With impressive growth over the past 20 years, the general increase in wealth has fueled a stronger consumer trend, stimulating a shift to non-essential goods and services. A clear sign of increased consumer purchasing power is the differential purchase trend between SUVs and sedans, with SUVs generally more expensive than sedans - a phenomenon that is not new. In fact, average incomes have been rising faster than spending in recent years, helping to fuel increased consumption.
Beware of risks from household debt
The rise of the emerging middle class has attracted the attention of international businesses looking to capitalize on the increased spending needs of Vietnamese people. A notable example is the sharp increase in FDI from Japan into the retail and financial services sector. Although people’s assets are increasing, nearly 80% of the population remains unbanked or underbanked. The latest Financial Inclusion data from the World Bank also demonstrates this, showing that Vietnam has significant potential to develop formal lending channels, which are still in their early stages of development.

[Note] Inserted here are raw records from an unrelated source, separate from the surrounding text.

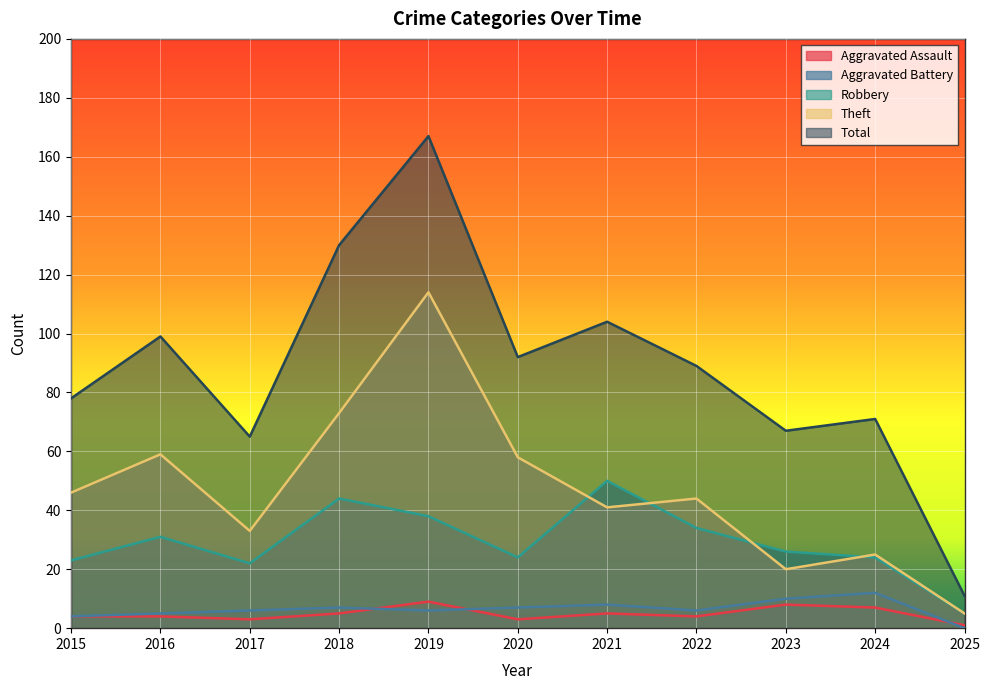

At which label is Aggravated Battery closest to 6?

2017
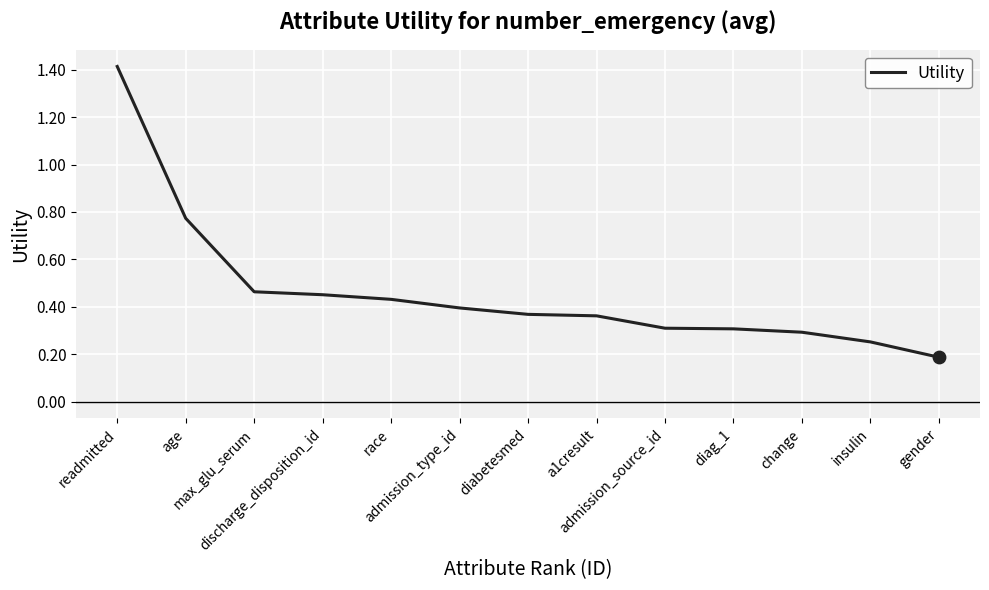

What is the greatest value displayed?

1.4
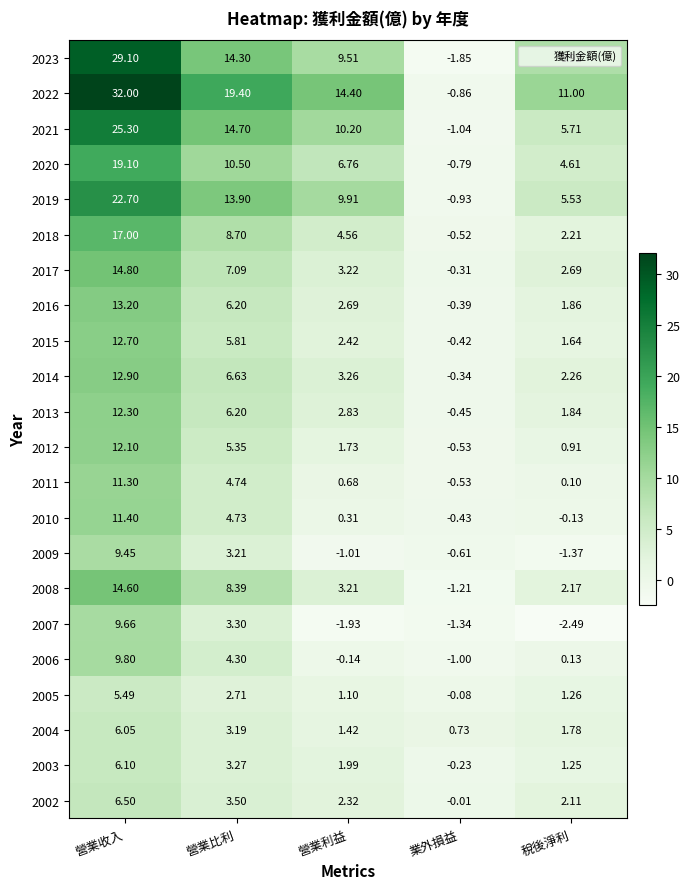

At which category is the sum across all series the highest?

營業收入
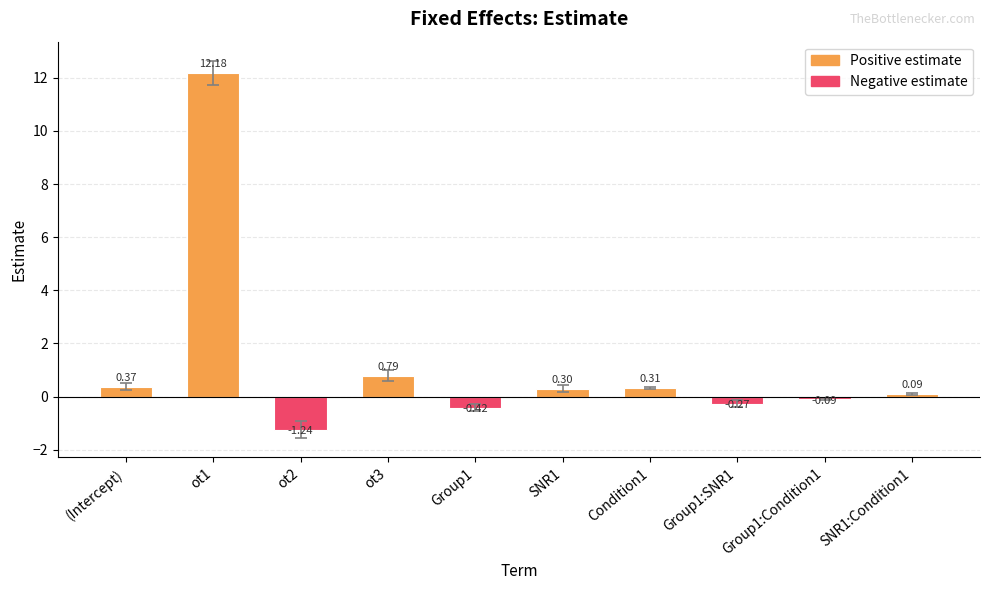

Rank the categories by value from highest to lowest.

ot1, ot3, (Intercept), Condition1, SNR1, SNR1:Condition1, Group1:Condition1, Group1:SNR1, Group1, ot2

While the potential looks bright, there are risks to be aware of. The main issue to be concerned about is rising household debt. While there is no data to measure this in Vietnam, the HSBC team has estimated through analysis of the financial statements of four major banks, which may include loans to small businesses. Between 2013 and 2022, household debt increased sharply, from 28% of GDP to 50% of GDP. An unsustainable increase in consumer leverage could pose significant risks to Vietnam’s banking sector, as well as impact future consumer spending as more income is cut to repay debt.
Fortunately, the government has rolled out a range of support measures for both businesses and households in 2023, such as tax breaks, interest rate cuts and debt repayment deferrals. While financial strains are likely to persist and will need to be monitored in the short term, there are some signs that the worst may have passed.
“The cautious but improving sentiment towards the property sector will boost overall consumer sentiment, while the improving outlook for the labour market will support wage growth, thereby improving household debt repayment capacity,” HSBC Global Research noted.